- Opening Delimiter -
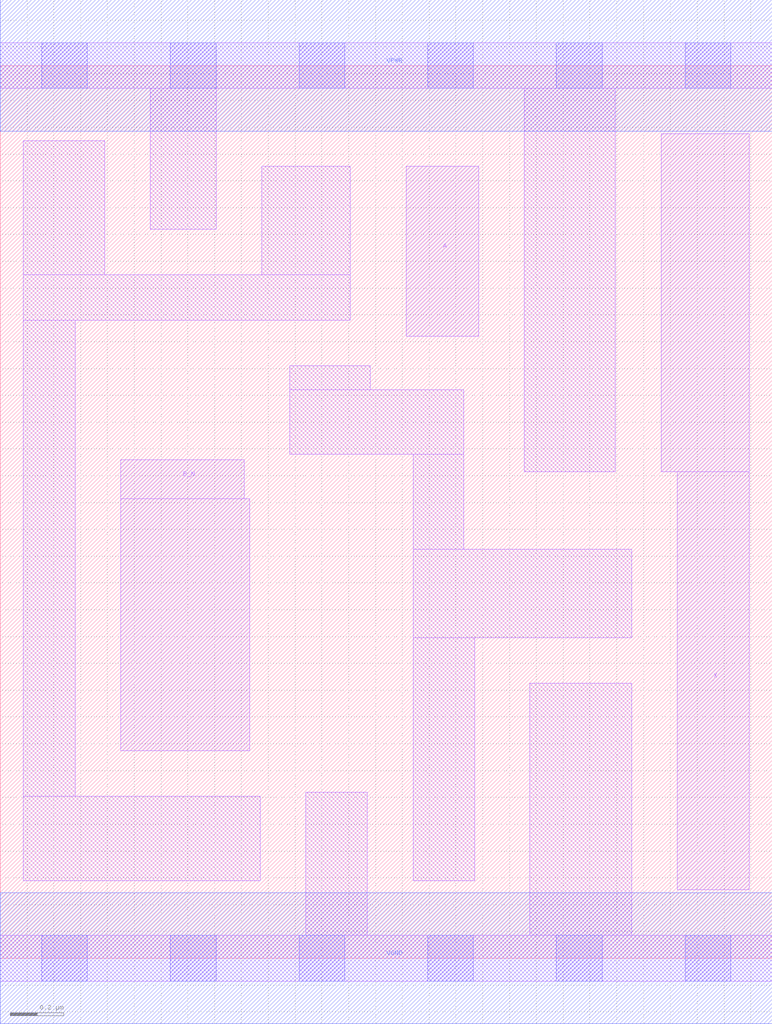
<source format=lef>
# Copyright 2020 The SkyWater PDK Authors
#
# Licensed under the Apache License, Version 2.0 (the "License");
# you may not use this file except in compliance with the License.
# You may obtain a copy of the License at
#
#     https://www.apache.org/licenses/LICENSE-2.0
#
# Unless required by applicable law or agreed to in writing, software
# distributed under the License is distributed on an "AS IS" BASIS,
# WITHOUT WARRANTIES OR CONDITIONS OF ANY KIND, either express or implied.
# See the License for the specific language governing permissions and
# limitations under the License.
#
# SPDX-License-Identifier: Apache-2.0

VERSION 5.7 ;
  NAMESCASESENSITIVE ON ;
  NOWIREEXTENSIONATPIN ON ;
  DIVIDERCHAR "/" ;
  BUSBITCHARS "[]" ;
UNITS
  DATABASE MICRONS 200 ;
END UNITS
MACRO sky130_fd_sc_lp__or2b_1
  CLASS CORE ;
  SOURCE USER ;
  FOREIGN sky130_fd_sc_lp__or2b_1 ;
  ORIGIN  0.000000  0.000000 ;
  SIZE  2.880000 BY  3.330000 ;
  SYMMETRY X Y R90 ;
  SITE unit ;
  PIN A
    ANTENNAGATEAREA  0.126000 ;
    DIRECTION INPUT ;
    USE SIGNAL ;
    PORT
      LAYER li1 ;
        RECT 1.515000 2.320000 1.785000 2.955000 ;
    END
  END A
  PIN B_N
    ANTENNAGATEAREA  0.126000 ;
    DIRECTION INPUT ;
    USE SIGNAL ;
    PORT
      LAYER li1 ;
        RECT 0.450000 0.775000 0.930000 1.715000 ;
        RECT 0.450000 1.715000 0.910000 1.860000 ;
    END
  END B_N
  PIN X
    ANTENNADIFFAREA  0.556500 ;
    DIRECTION OUTPUT ;
    USE SIGNAL ;
    PORT
      LAYER li1 ;
        RECT 2.465000 1.815000 2.795000 3.075000 ;
        RECT 2.525000 0.255000 2.795000 1.815000 ;
    END
  END X
  PIN VGND
    DIRECTION INOUT ;
    USE GROUND ;
    PORT
      LAYER met1 ;
        RECT 0.000000 -0.245000 2.880000 0.245000 ;
    END
  END VGND
  PIN VPWR
    DIRECTION INOUT ;
    USE POWER ;
    PORT
      LAYER met1 ;
        RECT 0.000000 3.085000 2.880000 3.575000 ;
    END
  END VPWR
  OBS
    LAYER li1 ;
      RECT 0.000000 -0.085000 2.880000 0.085000 ;
      RECT 0.000000  3.245000 2.880000 3.415000 ;
      RECT 0.085000  0.290000 0.970000 0.605000 ;
      RECT 0.085000  0.605000 0.280000 2.380000 ;
      RECT 0.085000  2.380000 1.305000 2.550000 ;
      RECT 0.085000  2.550000 0.390000 3.050000 ;
      RECT 0.560000  2.720000 0.805000 3.245000 ;
      RECT 0.975000  2.550000 1.305000 2.955000 ;
      RECT 1.080000  1.880000 1.730000 2.120000 ;
      RECT 1.080000  2.120000 1.380000 2.210000 ;
      RECT 1.140000  0.085000 1.370000 0.620000 ;
      RECT 1.540000  0.290000 1.770000 1.195000 ;
      RECT 1.540000  1.195000 2.355000 1.525000 ;
      RECT 1.540000  1.525000 1.730000 1.880000 ;
      RECT 1.955000  1.815000 2.295000 3.245000 ;
      RECT 1.975000  0.085000 2.355000 1.025000 ;
    LAYER mcon ;
      RECT 0.155000 -0.085000 0.325000 0.085000 ;
      RECT 0.155000  3.245000 0.325000 3.415000 ;
      RECT 0.635000 -0.085000 0.805000 0.085000 ;
      RECT 0.635000  3.245000 0.805000 3.415000 ;
      RECT 1.115000 -0.085000 1.285000 0.085000 ;
      RECT 1.115000  3.245000 1.285000 3.415000 ;
      RECT 1.595000 -0.085000 1.765000 0.085000 ;
      RECT 1.595000  3.245000 1.765000 3.415000 ;
      RECT 2.075000 -0.085000 2.245000 0.085000 ;
      RECT 2.075000  3.245000 2.245000 3.415000 ;
      RECT 2.555000 -0.085000 2.725000 0.085000 ;
      RECT 2.555000  3.245000 2.725000 3.415000 ;
  END
END sky130_fd_sc_lp__or2b_1
END LIBRARY

</source>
- Closing Delimiter -
Please retype every record shown above, exactly as written, but without pictures.

* **EXERCISE ANSWER**:
<source format=lef>
# Copyright 2020 The SkyWater PDK Authors
#
# Licensed under the Apache License, Version 2.0 (the "License");
# you may not use this file except in compliance with the License.
# You may obtain a copy of the License at
#
#     https://www.apache.org/licenses/LICENSE-2.0
#
# Unless required by applicable law or agreed to in writing, software
# distributed under the License is distributed on an "AS IS" BASIS,
# WITHOUT WARRANTIES OR CONDITIONS OF ANY KIND, either express or implied.
# See the License for the specific language governing permissions and
# limitations under the License.
#
# SPDX-License-Identifier: Apache-2.0

VERSION 5.7 ;
  NAMESCASESENSITIVE ON ;
  NOWIREEXTENSIONATPIN ON ;
  DIVIDERCHAR "/" ;
  BUSBITCHARS "[]" ;
UNITS
  DATABASE MICRONS 200 ;
END UNITS
MACRO sky130_fd_sc_lp__or2b_1
  CLASS CORE ;
  SOURCE USER ;
  FOREIGN sky130_fd_sc_lp__or2b_1 ;
  ORIGIN  0.000000  0.000000 ;
  SIZE  2.880000 BY  3.330000 ;
  SYMMETRY X Y R90 ;
  SITE unit ;
  PIN A
    ANTENNAGATEAREA  0.126000 ;
    DIRECTION INPUT ;
    USE SIGNAL ;
    PORT
      LAYER li1 ;
        RECT 1.515000 2.320000 1.785000 2.955000 ;
    END
  END A
  PIN B_N
    ANTENNAGATEAREA  0.126000 ;
    DIRECTION INPUT ;
    USE SIGNAL ;
    PORT
      LAYER li1 ;
        RECT 0.450000 0.775000 0.930000 1.715000 ;
        RECT 0.450000 1.715000 0.910000 1.860000 ;
    END
  END B_N
  PIN X
    ANTENNADIFFAREA  0.556500 ;
    DIRECTION OUTPUT ;
    USE SIGNAL ;
    PORT
      LAYER li1 ;
        RECT 2.465000 1.815000 2.795000 3.075000 ;
        RECT 2.525000 0.255000 2.795000 1.815000 ;
    END
  END X
  PIN VGND
    DIRECTION INOUT ;
    USE GROUND ;
    PORT
      LAYER met1 ;
        RECT 0.000000 -0.245000 2.880000 0.245000 ;
    END
  END VGND
  PIN VPWR
    DIRECTION INOUT ;
    USE POWER ;
    PORT
      LAYER met1 ;
        RECT 0.000000 3.085000 2.880000 3.575000 ;
    END
  END VPWR
  OBS
    LAYER li1 ;
      RECT 0.000000 -0.085000 2.880000 0.085000 ;
      RECT 0.000000  3.245000 2.880000 3.415000 ;
      RECT 0.085000  0.290000 0.970000 0.605000 ;
      RECT 0.085000  0.605000 0.280000 2.380000 ;
      RECT 0.085000  2.380000 1.305000 2.550000 ;
      RECT 0.085000  2.550000 0.390000 3.050000 ;
      RECT 0.560000  2.720000 0.805000 3.245000 ;
      RECT 0.975000  2.550000 1.305000 2.955000 ;
      RECT 1.080000  1.880000 1.730000 2.120000 ;
      RECT 1.080000  2.120000 1.380000 2.210000 ;
      RECT 1.140000  0.085000 1.370000 0.620000 ;
      RECT 1.540000  0.290000 1.770000 1.195000 ;
      RECT 1.540000  1.195000 2.355000 1.525000 ;
      RECT 1.540000  1.525000 1.730000 1.880000 ;
      RECT 1.955000  1.815000 2.295000 3.245000 ;
      RECT 1.975000  0.085000 2.355000 1.025000 ;
    LAYER mcon ;
      RECT 0.155000 -0.085000 0.325000 0.085000 ;
      RECT 0.155000  3.245000 0.325000 3.415000 ;
      RECT 0.635000 -0.085000 0.805000 0.085000 ;
      RECT 0.635000  3.245000 0.805000 3.415000 ;
      RECT 1.115000 -0.085000 1.285000 0.085000 ;
      RECT 1.115000  3.245000 1.285000 3.415000 ;
      RECT 1.595000 -0.085000 1.765000 0.085000 ;
      RECT 1.595000  3.245000 1.765000 3.415000 ;
      RECT 2.075000 -0.085000 2.245000 0.085000 ;
      RECT 2.075000  3.245000 2.245000 3.415000 ;
      RECT 2.555000 -0.085000 2.725000 0.085000 ;
      RECT 2.555000  3.245000 2.725000 3.415000 ;
  END
END sky130_fd_sc_lp__or2b_1
END LIBRARY

</source>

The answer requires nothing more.